> [Prompt]: Write out the RNN text-generation tutorial between "His lordship pluck'd" and "with coherent structure.", inclusive, replacing "model" with "network".

> [Excerpted text]:
-*-

This tutorial demonstrates how to generate text using a character-based RNN. We will work with a dataset of Shakespeare's writing from Andrej Karpathy's [The Unreasonable Effectiveness of Recurrent Neural Networks](http://karpathy.github.io/2015/05/21/rnn-effectiveness/). Given a sequence of characters from this data ("Shakespear"), train a model to predict the next character in the sequence ("e"). Longer sequences of text can be generated by calling the model repeatedly.

Note: Enable GPU acceleration to execute this notebook faster. In Colab: *Runtime > Change runtime type > Hardware acclerator > GPU*. If running locally make sure TensorFlow version >= 1.11.0.

This tutorial includes runnable code implemented using [tf.keras](https://www.tensorflow.org/programmers_guide/keras) and [eager execution](https://www.tensorflow.org/programmers_guide/eager). The following is sample output when this tutorial is run with the default settings:

<pre>
QUEENE:
I had thought thou hadst a Roman; for the oracle,
Thus by All bids the man against the word,
Which are so weak of care, by old care done;
Your children were in your holy love,
And the precipitation through the bleeding throne.

BISHOP OF ELY:
Marry, and will, my lord, to weep in such a one were prettiest;
Yet now I was adopted heir
Of the world's lamentable day,
To watch the next way with his father with his face?

ESCALUS:
The cause why then we are all resolved more sons.

VOLUMNIA:
O, no, no, no, no, no, no, no, no, no, no, no, no, no, no, no, no, no, no, no, no, it is no sin it should be dead,
And love and pale as any will to that word.

QUEEN ELIZABETH:
But how long have I heard the soul for this world,
And show his hands of life be proved to stand.

PETRUCHIO:
I say he look'd on, if I must be content
To stay him from the fatal of our country's bliss.
His lordship pluck'd from this sentence then for prey,
And then let us twain, being the moon,
were she such a case as fills m
</pre>

While some of the sentences are grammatical, most do not make sense. The model has not learned the meaning of words, but consider:

* The model is character-based. When training started, the model did not know how to spell an English word, or that words were even a unit of text.

* The structure of the output resembles a play—blocks of text generally begin with a speaker name, in all capital letters similar to the dataset.

* As demonstrated below, the model is trained on small batches of text (100 characters each), and is still able to generate a longer sequence of text with coherent structure.

## Setup

### Import TensorFlow and other libraries

In [0]:
import tensorflow as tf
tf.enable_eager_execution()

import numpy as np
import os
import time

### Download the Shakespeare dataset

Change the following line to run this code on your own data.

-*-

> [Given material]:
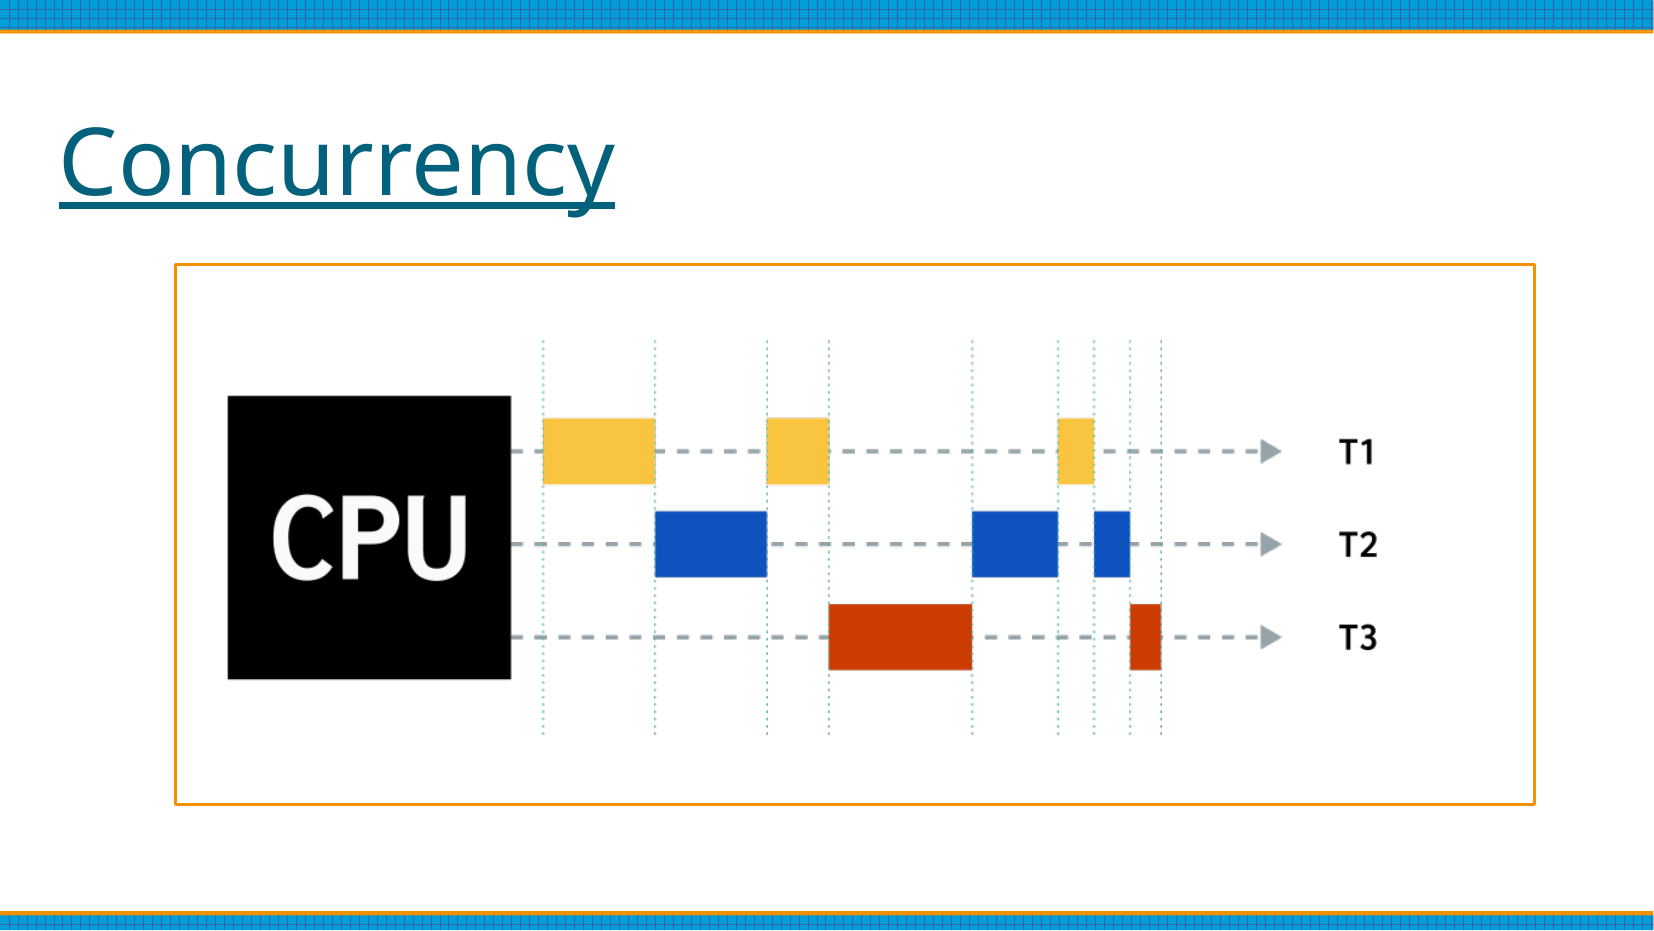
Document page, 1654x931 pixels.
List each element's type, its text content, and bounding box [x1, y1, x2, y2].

-*-

> [Complete output]:
His lordship pluck'd from this sentence then for prey,
And then let us twain, being the moon,
were she such a case as fills m
</pre>

While some of the sentences are grammatical, most do not make sense. The network has not learned the meaning of words, but consider:

* The network is character-based. When training started, the network did not know how to spell an English word, or that words were even a unit of text.

* The structure of the output resembles a play—blocks of text generally begin with a speaker name, in all capital letters similar to the dataset.

* As demonstrated below, the network is trained on small batches of text (100 characters each), and is still able to generate a longer sequence of text with coherent structure.